Еврипид видел лишь одно средство выйти из этого дела с честью, а именно – в таком изысканном абдеритском обществе быть не Еврипидом, а истинным абдеритом, насколько это было для него возможно. Добрые люди удивлялись, видя его сходство с ними.
– Милейший человек, – говорили они. – Можно подумать, что он всю свою жизнь прожил в Абдере.
Между тем хитрые замыслы госпожи Салабанды осуществлялись, и на следующее же утро по всему городу разнеслись слухи, что иноземный поэт дает со своей труппой театральное представление, невиданное до сих пор в Абдере.
Был день заседания совета. Собравшиеся господа советники спрашивали друг друга, когда Еврипид намерен ставить свою пьесу. Никто об этом не знал, хотя каждый точно утверждал, что для спектакля сделаны все приготовления. Когда архонт вынес дело на обсуждение, друзья номофилакса выразили немалую обиду.
– К чему, – говорили они, – спрашивать нашего согласия на то, что уже решено и что каждый считает делом бесспорным?
Один из наиболее ожесточенных противников настаивал на том, что именно теперь сенат должен сказать свое – «нет» и показать, кто здесь хозяин.
– Хорошенькое во всем этом причастие проявил бы совет, лучшего и не придумаешь! – воскликнул цеховой мастер Пфрим. – Только потому, что весь город настроен за это дело и хочет посмотреть чужих комедиантов, сенат должен сказать – «нет»? Я настаиваю как раз наоборот. Именно потому, что народ хочет их послушать, они должны разыграть свою пьесу.

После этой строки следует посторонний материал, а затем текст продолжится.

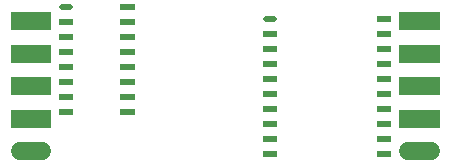
<source format=gbr>
G04 Title: (unknown), solder paste, component side *
G04 Creator: pcb-bin 1.99p *
G04 CreationDate: Tue Aug 24 15:19:08 2004 UTC *
G04 For: marek *
G04 Format: Gerber/RS-274X *
G04 PCB-Dimensions: 145000 59000 *
G04 PCB-Coordinate-Origin: lower left *
%MOIN*%
%FSLAX24Y24*%
%IPPOS*%
%ADD11C,0.0150*%
%ADD12C,0.0600*%
%ADD13C,0.0800*%
%ADD14R,0.0600X0.0600*%
%ADD15R,0.0800X0.0800*%
%ADD16C,0.0080*%
%ADD17C,0.0660*%
%ADD18C,0.0100*%
%ADD19C,0.0200*%
%ADD20C,0.0500*%
%ADD21C,0.0260*%
%ADD22R,0.0200X0.0200*%
%ADD23R,0.0500X0.0500*%
%ADD24R,0.0260X0.0260*%
%ADD25R,0.0360X0.0360*%
%ADD26R,0.0560X0.0560*%
%ADD27R,0.0420X0.0420*%
%ADD28R,0.0480X0.0480*%
%ADD29R,0.0680X0.0680*%
%ADD30R,0.0540X0.0540*%
%ADD31C,0.0400*%
%LNGROUP_1*%
%LPD*%
G01X0Y0D02*
G54D12*X13350Y790D02*X14100D01*
G54D14*X13350Y2950D02*X14100D01*
X13350Y5110D02*X14100D01*
X13350Y1870D02*X14100D01*
X13350Y4030D02*X14100D01*
G54D12*X400Y790D02*X1150D01*
G54D14*X400Y2950D02*X1150D01*
X400Y5110D02*X1150D01*
X400Y1870D02*X1150D01*
X400Y4030D02*X1150D01*
G54D19*X8610Y5200D02*X8890D01*
G54D22*X8610Y4700D02*X8890D01*
X8610Y4200D02*X8890D01*
X8610Y3700D02*X8890D01*
X8610Y3200D02*X8890D01*
X8610Y2700D02*X8890D01*
X8610Y2200D02*X8890D01*
X8610Y1700D02*X8890D01*
X8610Y1200D02*X8890D01*
X8610Y700D02*X8890D01*
X12400D02*X12680D01*
X12400Y1200D02*X12680D01*
X12400Y1700D02*X12680D01*
X12400Y2200D02*X12680D01*
X12400Y2700D02*X12680D01*
X12400Y3200D02*X12680D01*
X12400Y3700D02*X12680D01*
X12400Y4200D02*X12680D01*
X12400Y4700D02*X12680D01*
X12400Y5200D02*X12680D01*
G54D19*X1810Y5600D02*X2090D01*
G54D22*X1810Y5100D02*X2090D01*
X1810Y4600D02*X2090D01*
X1810Y4100D02*X2090D01*
X1810Y3600D02*X2090D01*
X1810Y3100D02*X2090D01*
X1810Y2600D02*X2090D01*
X1810Y2100D02*X2090D01*
X3850D02*X4130D01*
X3850Y2600D02*X4130D01*
X3850Y3100D02*X4130D01*
X3850Y3600D02*X4130D01*
X3850Y4100D02*X4130D01*
X3850Y4600D02*X4130D01*
X3850Y5100D02*X4130D01*
X3850Y5600D02*X4130D01*
M02*

</source>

Fox pobu-lus, Fox Deus![255] Это было и останется всегда моей девизой, покуда я цеховой мастер Пфрим!
Большинство приняло сторону цехового старшины. Политичный советник пожимал плечами, высказывался «за» и «против» и, наконец, заключил: если номофилакс не найдет нужным протестовать против представления, то можно на сей раз посмотреть сквозь пальцы на игру чужестранцев в городском театре.
Номофилакс до сих пор только морщил нос, презрительно ухмылялся, поглаживал свою бороду клинышком и бормотал какие-то невразумительные слова, примешивая к ним свое «хе-хе-хе». Ему не очень хотелось, чтобы думали, будто он склонен провалить затею. Однако чем больше он это скрывал, тем это становилось заметней. Он надулся, как индюк, которому показали красный платок, и когда, наконец, должен был либо лопнуть, либо заговорить, изрек:
– Господа могут думать, что им угодно, но я действительно из числа первых, кто желает послушать новую пьесу. Поэт сам сочинил и текст, и музыку и, несомненно, это должно быть настоящее чудо. Но так как он торопится, то я не знаю, будут ли готовы декорации. И если для хоров, как можно предположить, мы должны дать своих людей, то я сожалею о том, что раньше чем через две недели мы не управимся.
– Предоставим позаботиться об этом Еврипиду, – сказал один из отцов города, рупор госпожи Салабанды, – ведь все равно из соображений чести нужно будет все руководство постановкой поручить ему.